Thursday, January 11, 2007

Some syrup for Gordon's waffle

TJ made note yesterday of Gordon Smith's cheap talk on troop escalations for Iraq.

Smith's convenient epiphany doesn't seem to come complete with an actual spine--where he's willing to give a definitive answer on his exact position. But its gaining him some sweet press, which Smith certainly needs in order to keep a hold of his up-for-reelection-senate-seat in 2008.

Smith's shifting sands positions have one definitive quality: an attempt to distance himself from an increasingly unpopular President.

I can't calculate how these moves by Smith are anything but politically motivated. Just a few months ago Smith was sending letters to his constituents articulating a hardline support for Bush in Iraq.

This is evidence by a letter to the editor which appeared in the Coos Bay World newspaper in December:

December 19, 2006

A recent front page contained a picture of Sen. Gordon Smith along with his revised statements concerning Iraq (The World, Dec. 11). He has concluded that we have failed in Iraq; that we're in the midst of a civil war and we're asking our American young men (and women) to risk their lives in the midst of this civil conflict.

I write many letters to our politicians, to Sen. Ron Wyden, Rep. Peter DeFazio and Sen. Smith. DeFazio responds to every letter, Wyden to a great number, and Smith to only two: one responding to when I wrote him commiserating the death of his son, and the second in response to my concerns around Iraq - this past October, less than two months ago, before the elections.

I can only state that I was astounded by his second letter, with statements concerning the wonderful things we were doing in Iraq. He believed we had brought a legal and stable democracy to the county. It was the politician's mind at work to save his senatorial seat in the coming elections of 2008, not the soft-spoken man who portrays himself as always thinking about the welfare of Oregonians.
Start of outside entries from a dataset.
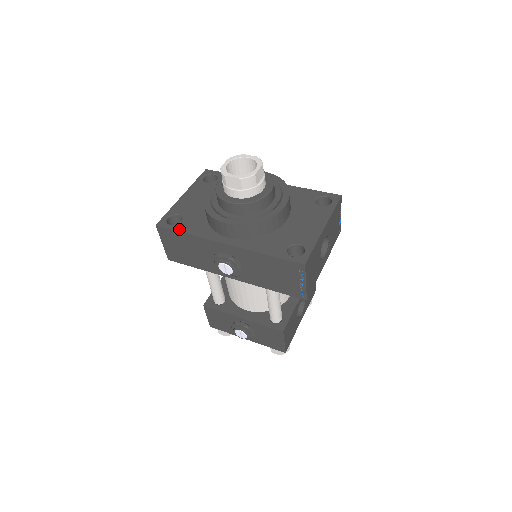
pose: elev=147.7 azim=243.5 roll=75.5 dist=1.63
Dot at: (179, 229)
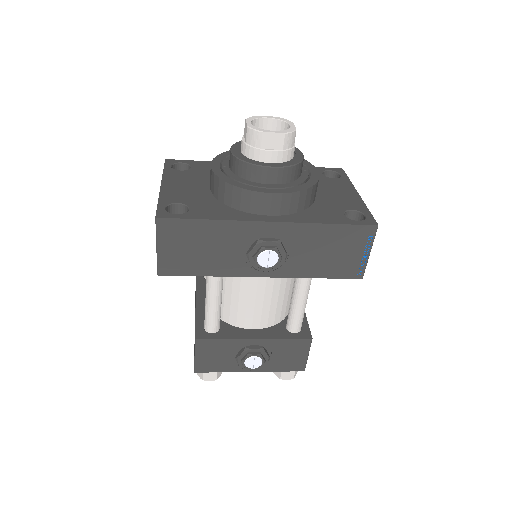
Dot at: (195, 216)
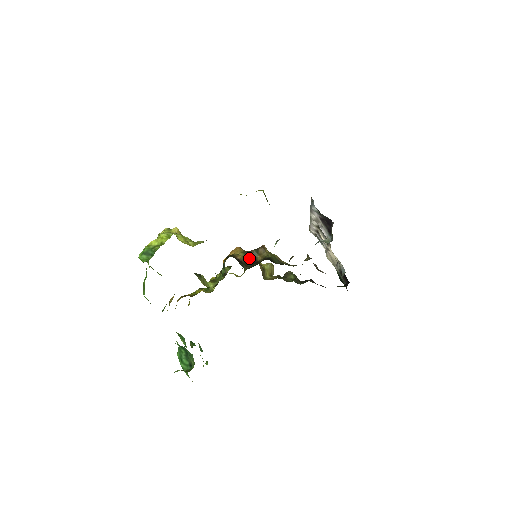
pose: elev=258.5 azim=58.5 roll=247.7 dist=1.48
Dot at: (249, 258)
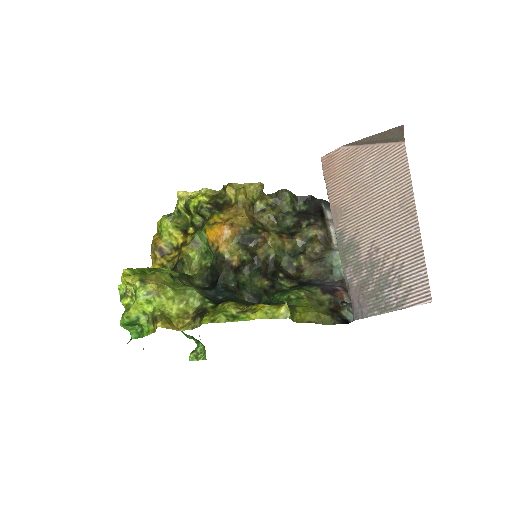
Dot at: (246, 254)
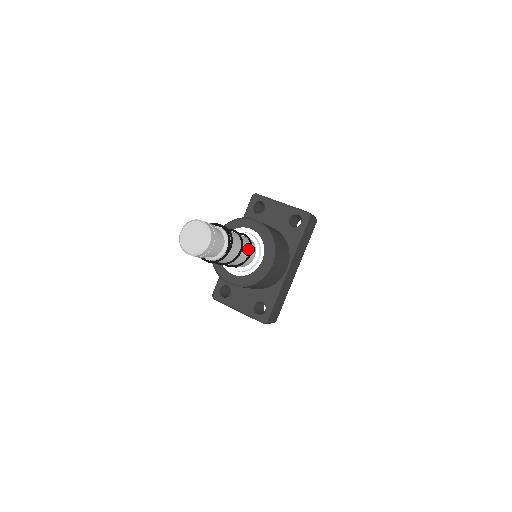
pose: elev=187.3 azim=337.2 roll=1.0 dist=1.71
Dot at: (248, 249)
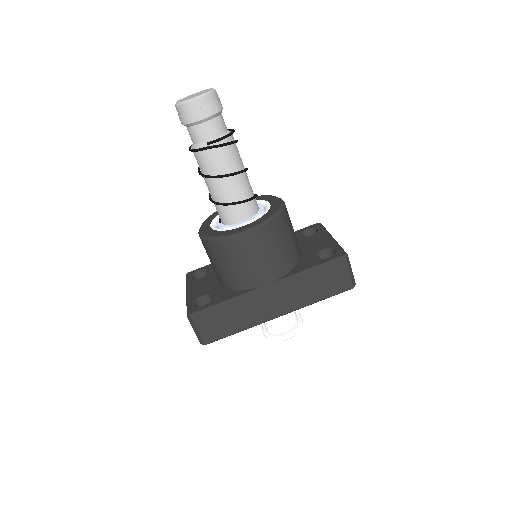
Dot at: (242, 197)
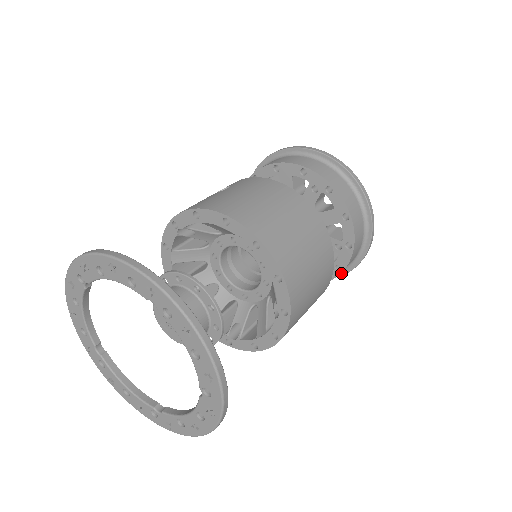
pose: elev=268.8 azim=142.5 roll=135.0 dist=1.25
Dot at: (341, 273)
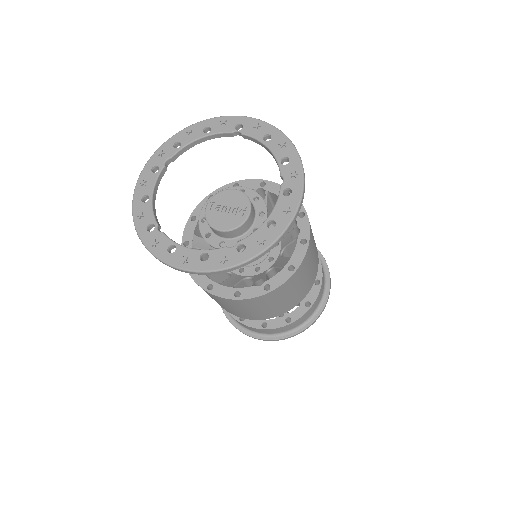
Dot at: (251, 334)
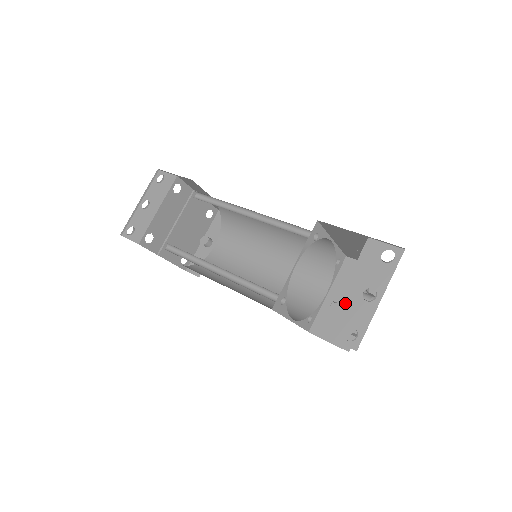
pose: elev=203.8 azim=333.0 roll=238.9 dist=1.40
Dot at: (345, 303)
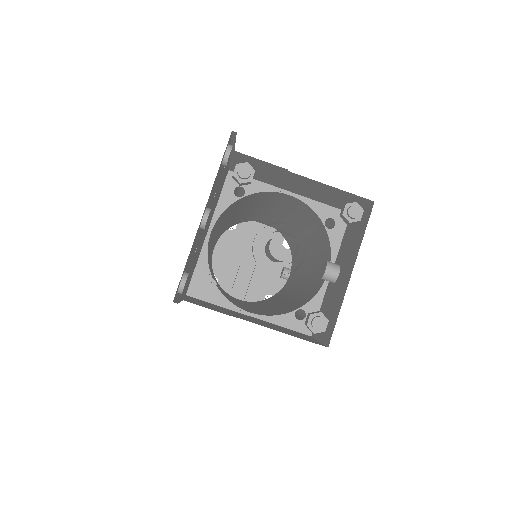
Dot at: occluded
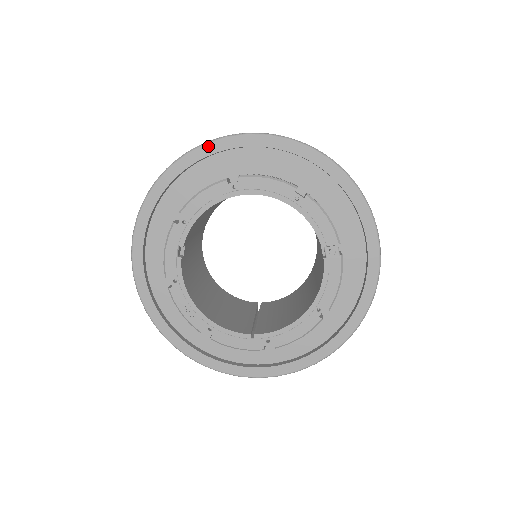
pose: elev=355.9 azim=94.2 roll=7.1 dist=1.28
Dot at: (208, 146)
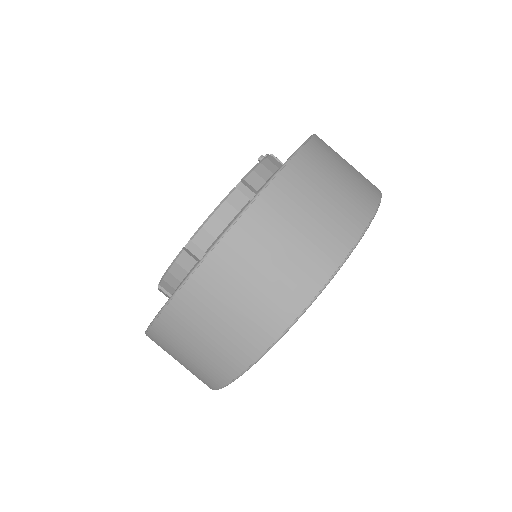
Dot at: occluded
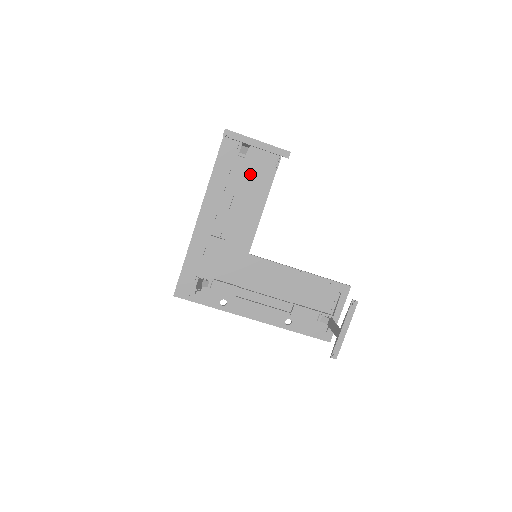
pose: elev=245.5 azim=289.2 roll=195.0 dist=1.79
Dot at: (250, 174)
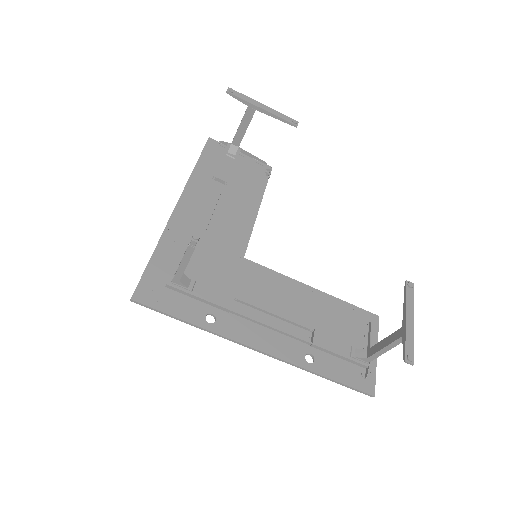
Dot at: (239, 176)
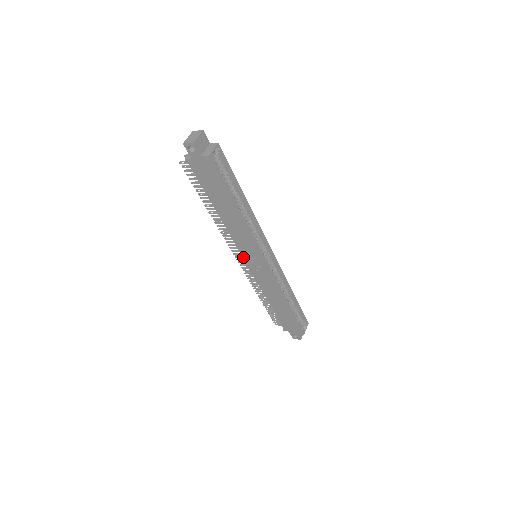
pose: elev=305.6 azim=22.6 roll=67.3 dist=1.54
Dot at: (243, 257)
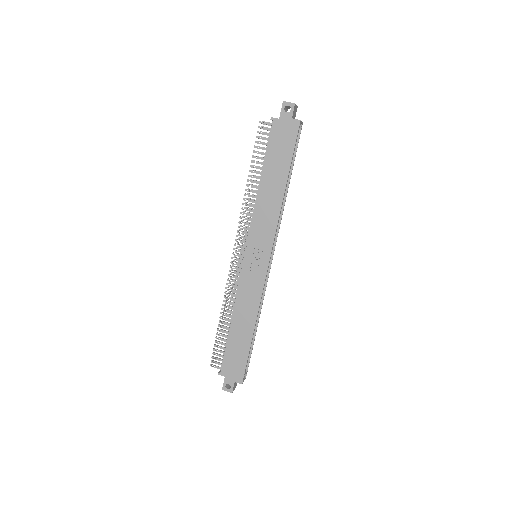
Dot at: (247, 248)
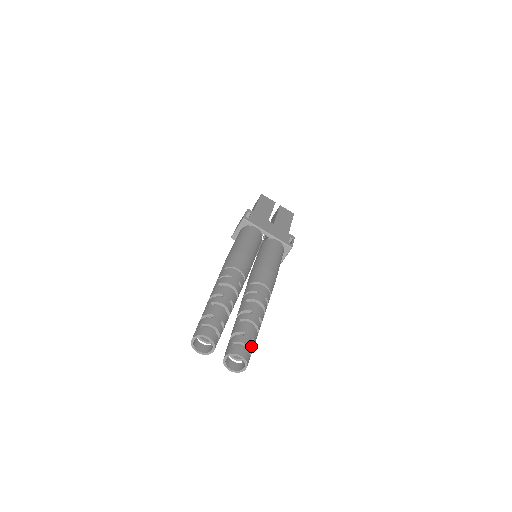
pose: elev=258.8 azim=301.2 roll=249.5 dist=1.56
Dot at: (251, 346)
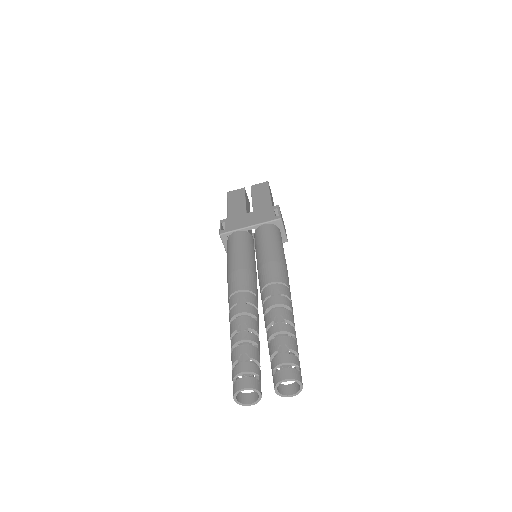
Dot at: (292, 359)
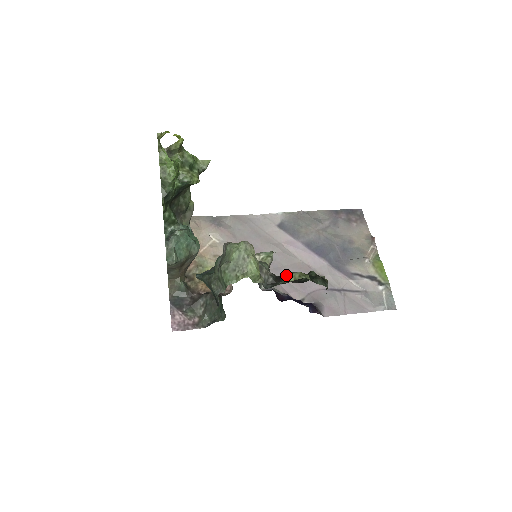
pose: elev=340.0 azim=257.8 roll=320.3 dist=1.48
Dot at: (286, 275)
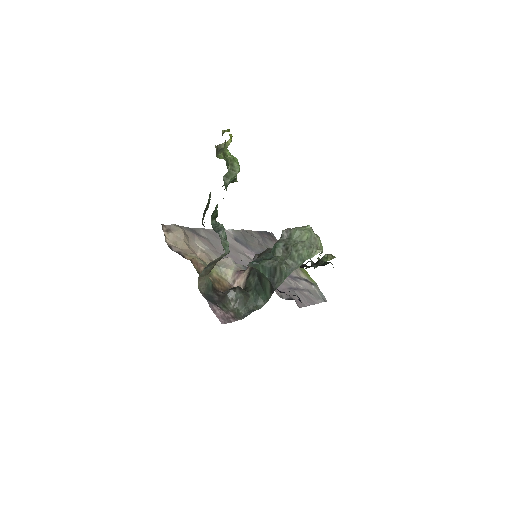
Dot at: (324, 256)
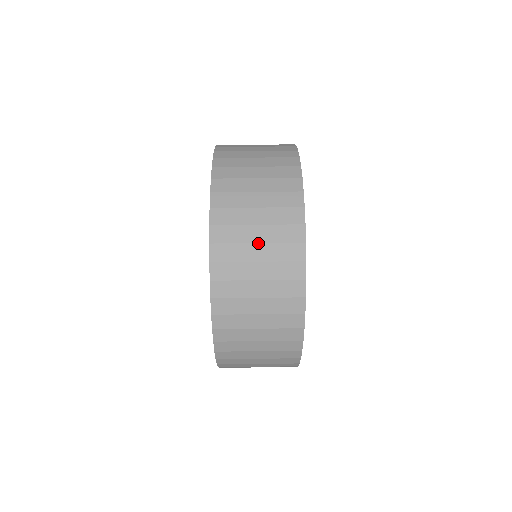
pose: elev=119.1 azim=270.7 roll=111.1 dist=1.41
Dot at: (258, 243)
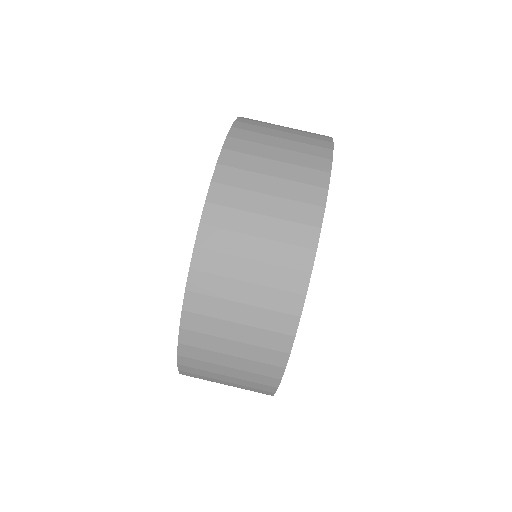
Dot at: (227, 382)
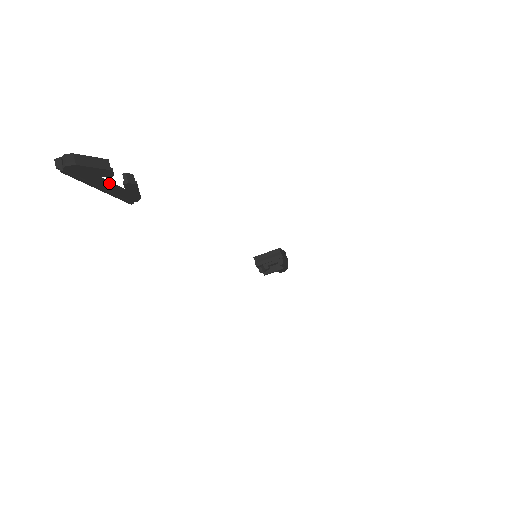
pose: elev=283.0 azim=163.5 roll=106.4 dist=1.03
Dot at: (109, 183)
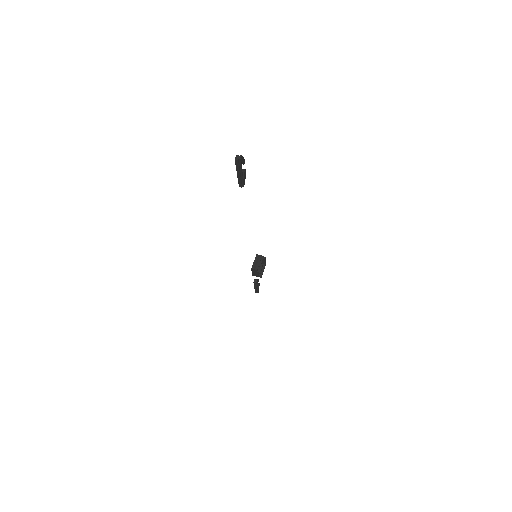
Dot at: (239, 175)
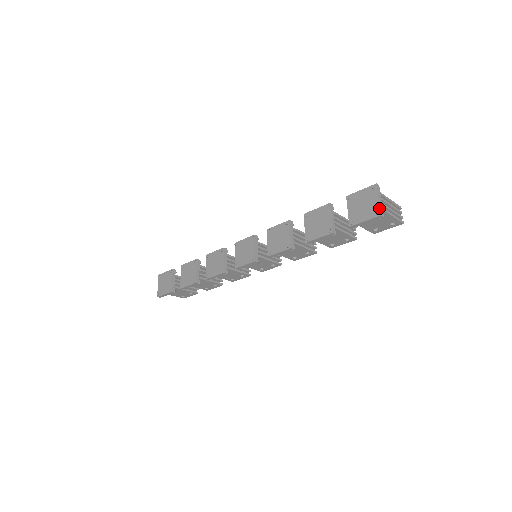
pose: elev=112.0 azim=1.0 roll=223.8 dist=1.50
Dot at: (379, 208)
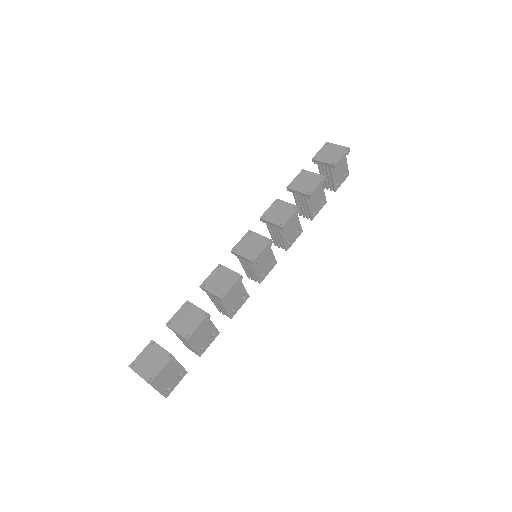
Dot at: (344, 146)
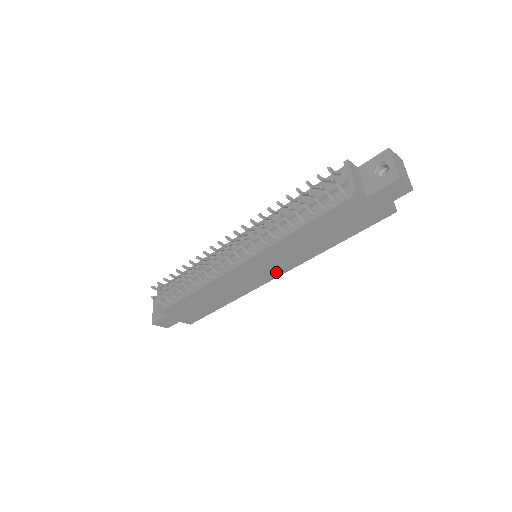
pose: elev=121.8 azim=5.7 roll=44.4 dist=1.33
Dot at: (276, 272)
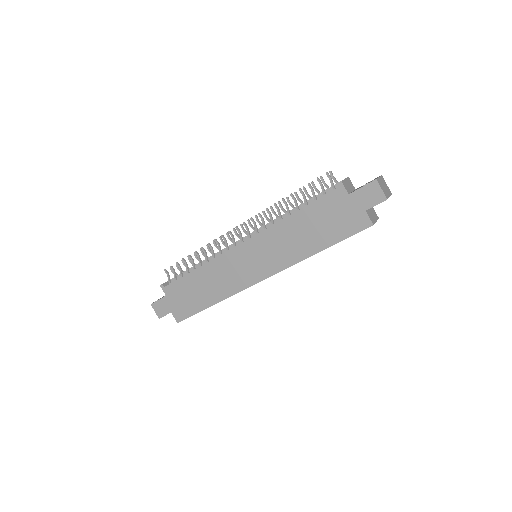
Dot at: (264, 271)
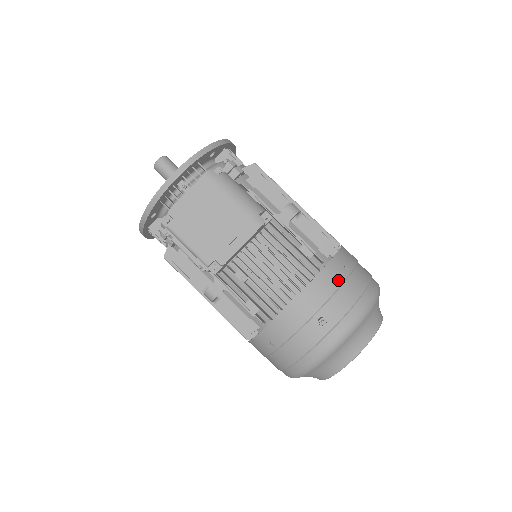
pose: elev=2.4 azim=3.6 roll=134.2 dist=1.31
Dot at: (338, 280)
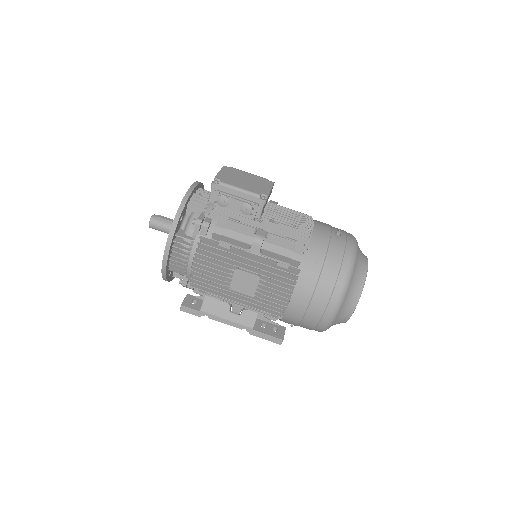
Dot at: occluded
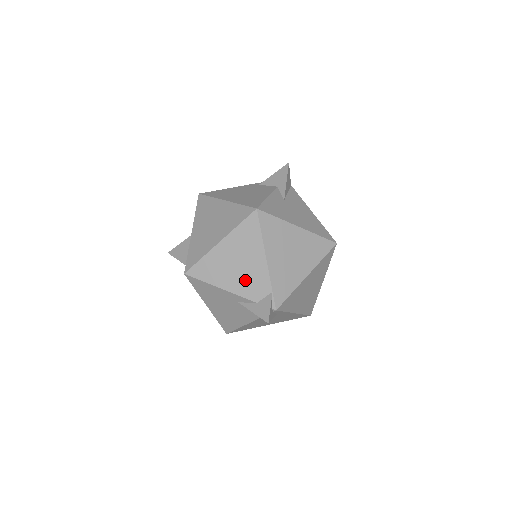
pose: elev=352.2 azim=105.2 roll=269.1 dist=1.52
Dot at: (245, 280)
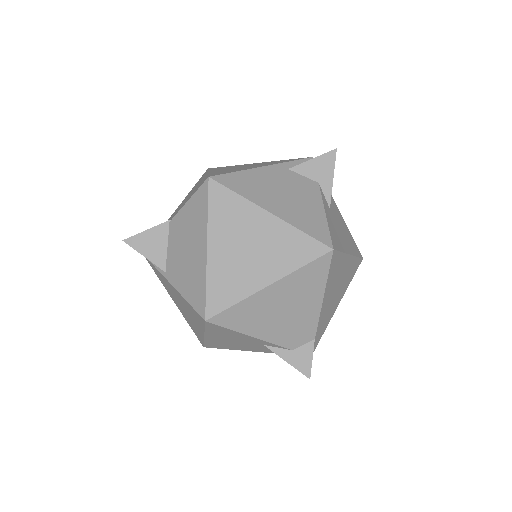
Dot at: (287, 328)
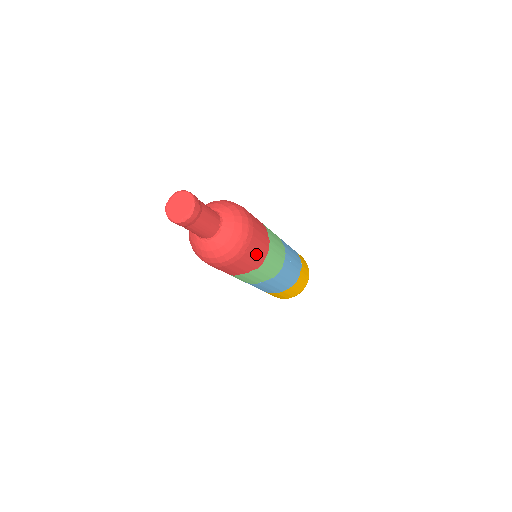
What brought about this extreme change? Could it have been the elections where Bush took a beating? Can he now separate himself from his usual lock-step pace behind the president? What does he hope to gain from this reversal? No more fear of Bush's tactics of demonizing anyone who disagrees; he must get ready for elections in 2008.

James Cunningham
Coos Bay

I spoke with Mr. Cunningham by phone. He no longer has the copy of the letter Smith's office sent to him on Iraq. But Cunningham was certainly outraged that Smith waited so long to change his position and expressed skepticism at Smith's reformation.

If Smith really expects to gain traction with the electorate on this he's going to have to articulate a definitive position AND explain the impetus for his alleged change of heart.